Data Lake Sources

Identity resolution is only available on Business tier plans. You can use it with or without Customer Studio.


Audience	Data engineers and analytics teams managing large-scale data lakes
Prerequisites	Access to object storage and catalog configuration (Glue, Hive, or Unity Catalog)

Use data lake sources to query data from your object storage using open table formats without needing to maintain your own query engine.

Learning objectives

After reading this article, you’ll know how to:

Connect data lakes stored in S3, GCS, or Azure Blob
Configure supported open table formats and catalogs
Query and sync data from Iceberg, Delta Lake, or Hudi tables
Understand when to use data lake sources vs. standard object storage

Overview

Modern data lakes separate storage, metadata management, and compute into distinct layers.

Hightouch's data lake sources connects to these key components:

Layer	Description
Storage layer	Your object storage bucket (S3, GCS, or Azure Blob)
Table format	Open format organizing your data (Iceberg, Delta Lake, or Hudi)
Catalog	Metadata layer tracking table schemas and locations (AWS Glue, Hive Metastore, or Databricks Unity Catalog)

Once connected, Hightouch provides the compute engine to query your data lake tables and sync them to downstream destinations.

Supported configurations

Hightouch supports the following data lake source types:

S3 Data Lake
GCS Data Lake
Azure Blob Data Lake

Each source type supports specific combinations of table formats and catalogs:

Catalog	Iceberg	Delta Lake	Hudi
AWS Glue	✅	❌	✅
Hive Metastore	✅	❌	✅
Databricks Unity Catalog	❌	✅	❌

Setup guide

Step 1: Configure storage connection

Provide connection details for your object storage:

S3 Data Lake

AWS region
Bucket name
Authentication credentials (IAM role or access keys)

GCS Data Lake

Project ID
Bucket name
Service account credentials

Azure Blob Data Lake

Storage account name
Container name
Authentication credentials (connection string or SAS token)

Step 2: Select table format

Choose your table format:

Apache Iceberg - Supports AWS Glue and Hive Metastore catalogs
Delta Lake - Supports Databricks Unity Catalog only
Apache Hudi - Supports AWS Glue and Hive Metastore catalogs

Step 3: Configure catalog connection

Depending on your selected table format, configure the appropriate catalog:

AWS Glue

Select or add your AWS account in Cloud Providers
Enter the Glue database name
(Optional) Enter a catalog ID if using cross-account access
(Optional) Specify a table filter to limit visible tables

Required IAM permissions:

Glue: glue:GetDatabase, glue:GetDatabases, glue:GetTable, glue:GetTables, glue:GetPartition*, glue:SearchTables
S3: s3:ListBucket, s3:GetObject, s3:GetBucketLocation

Hive Metastore

Enter the Thrift URI (e.g., thrift://hms.company.com:9083)
Configure Kerberos authentication:
- Kerberos Principal
- Kerberos Keytab file
Enter database/schema name

Databricks Unity Catalog

Enter your Databricks workspace host
Authenticate using token or OAuth
Select catalog
Select the schema

Step 4: Test and save

After entering all configuration details, test the connection to verify Hightouch can access your data lake tables.

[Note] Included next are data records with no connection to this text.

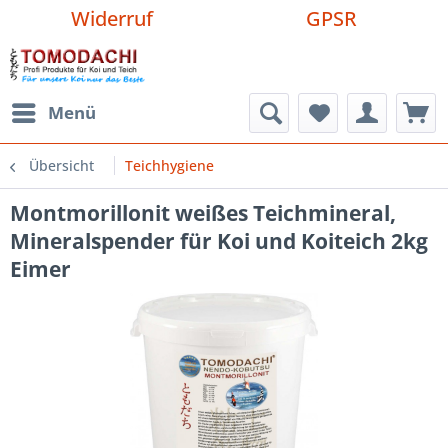
Widerruf
GPSR
Menü
Übersicht
Teichhygiene
Montmorillonit weißes Teichmineral,
Mineralspender für Koi und Koiteich 2kg
Eimer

You can save the source configuration even if tables aren't immediately available.

Use data lake sources

Once connected, you can:

Browse available tables in the source
Create models that query your data lake tables
Sync data to any Hightouch destination
Schedule syncs to keep downstream systems updated

Differences from standard object storage sources

Standard S3, GCS, and Azure Blob sources in Hightouch are designed for simple file-based data (CSV, JSON). Data lake sources are purpose-built for querying structured tables using open formats with full schema evolution and ACID transaction support.

If you're only working with CSV or JSON files, use the standard object storage sources. If you're using Iceberg, Delta Lake, or Hudi table formats with a catalog, use data lake sources.

When to use data lake sources

Data lake sources are ideal when you:

Store data in object storage using open table formats
Want to query data lakes without managing compute infrastructure
Need to sync data from Iceberg, Delta Lake, or Hudi tables
Don't have or don't want to use your own query engine like Trino or Spark

If you already have a Trino, Presto, or Spark cluster configured to query your data lake, you can connect that directly as a source instead.